8. De rechtbank is verder van oordeel dat verweerder voldoende heeft gemotiveerd dat niet is gebleken dat een lichter middel doeltreffend is toe te passen om het genoemde risico op onttrekking te ondervangen. Niet is gebleken van feiten en omstandigheden die bewaring voor eiser onevenredig bezwarend maken en waarin verweerder de aanleiding had moeten zien om te volstaan met een lichter middel.
9. Voor zover eiser stelt dat in de maatregel van bewaring ten onrechte is overwogen dat na overleg met de IND is gebleken dat uitzetting naar een land waar zijn verblijf is gewaarborgd, mogelijk is, doet dat niet af aan de rechtmatigheid van de maatregel, aangezien voldaan is aan de toepassingsvoorwaarden van verweerders bevoegdheid om eiser als asielzoeker in bewaring te stellen.
10. Ook overigens is niet gebleken dat de maatregel van bewaring tot aan het moment van het sluiten van het onderzoek op enig moment onrechtmatig is geweest.

Conclusie

11. Het beroep is ongegrond.
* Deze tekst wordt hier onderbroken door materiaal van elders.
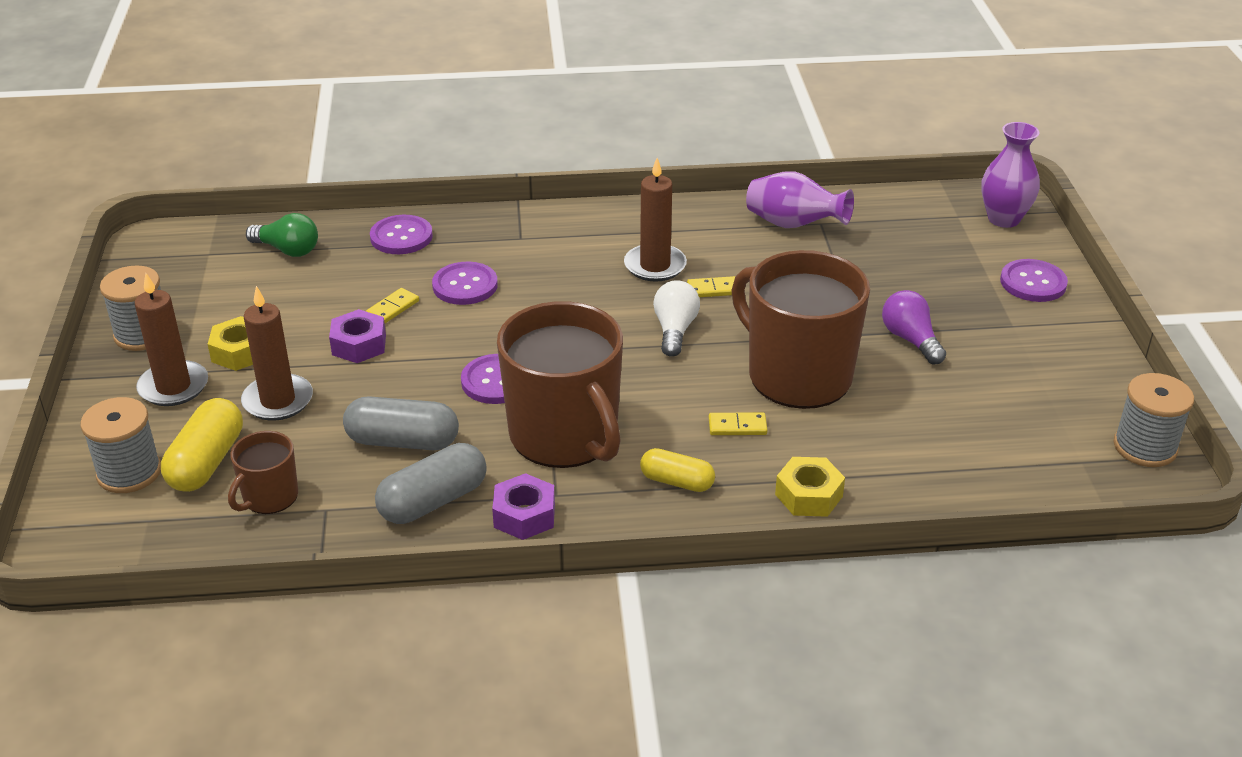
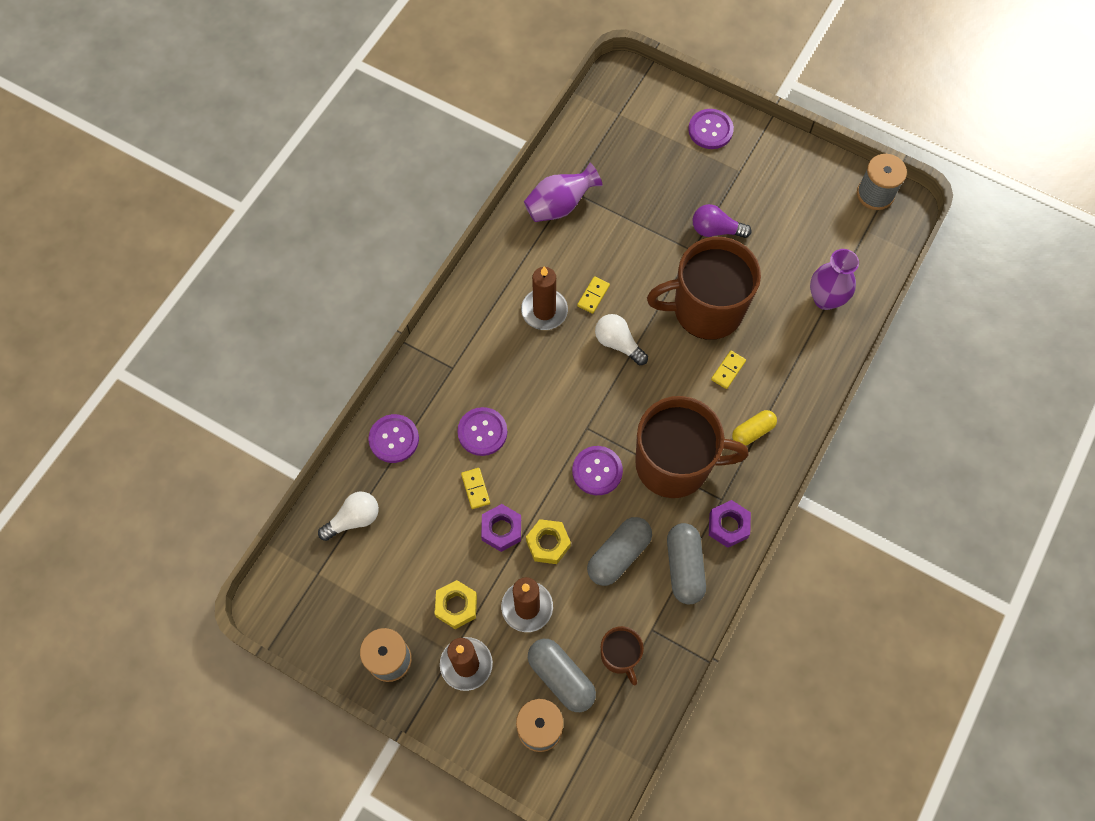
camera: 55 degrees left, 30 degrees up
yellow capsule [161,398,243,492] -> grey capsule [528,639,596,712]
green light bulb [246,213,318,257] -> white light bulb [318,492,379,541]
yellow nut [775,457,845,517] -> yellow nut moved to [526,519,571,564]
purple vase [981,122,1040,228] -> purple vase moved to [810,249,859,310]

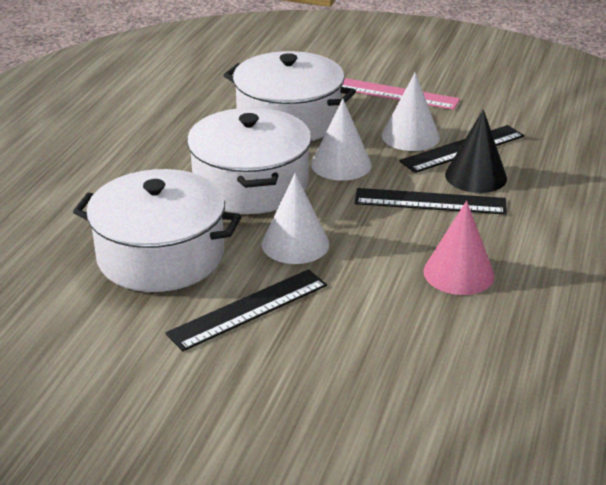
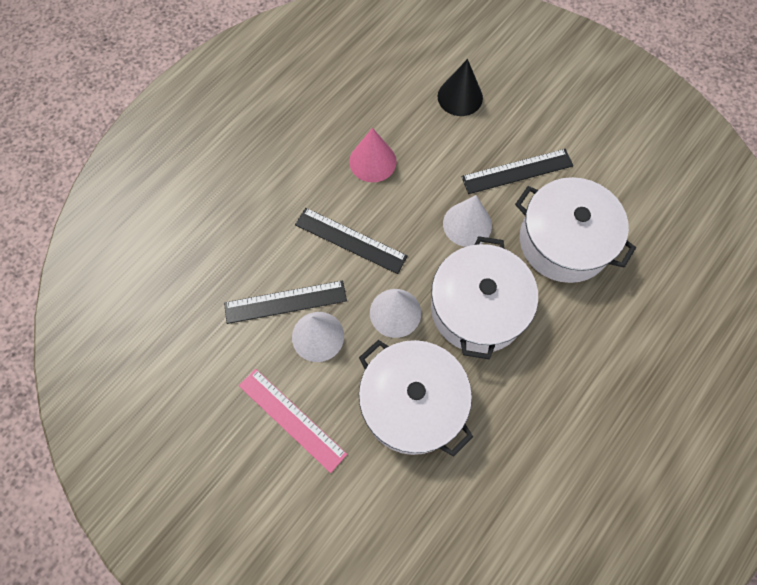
camera: 160 degrees left, 35 degrees up
black cone [445,109,507,193] -> black cone moved to [438,59,483,116]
Daarom wordt ook het verzoek om schadevergoeding afgewezen.
12. Voor een proceskostenveroordeling bestaat geen aanleiding.

Beslissing

De rechtbank:
- verklaart het beroep ongegrond;
- wijst het verzoek om schadevergoeding af.
Deze uitspraak is gedaan op 6 mei 2025 door mr. J.F.I. Sinack, rechter, in aanwezigheid van mr. Y. Chakur, griffier en openbaar gemaakt door middel van geanonimiseerde publicatie op www.rechtspraak.nl.
De uitspraak is bekendgemaakt op:
Rechtsmiddel
Tegen deze uitspraak kan hoger beroep worden ingesteld bij de Afdeling bestuursrechtspraak van de Raad van State binnen één week na de dag van bekendmaking.

Voetnoten

1.Artikel 5.1b, derde lid, van het Vb.
2.Artikel 5.1b, vierde lid, van het Vb.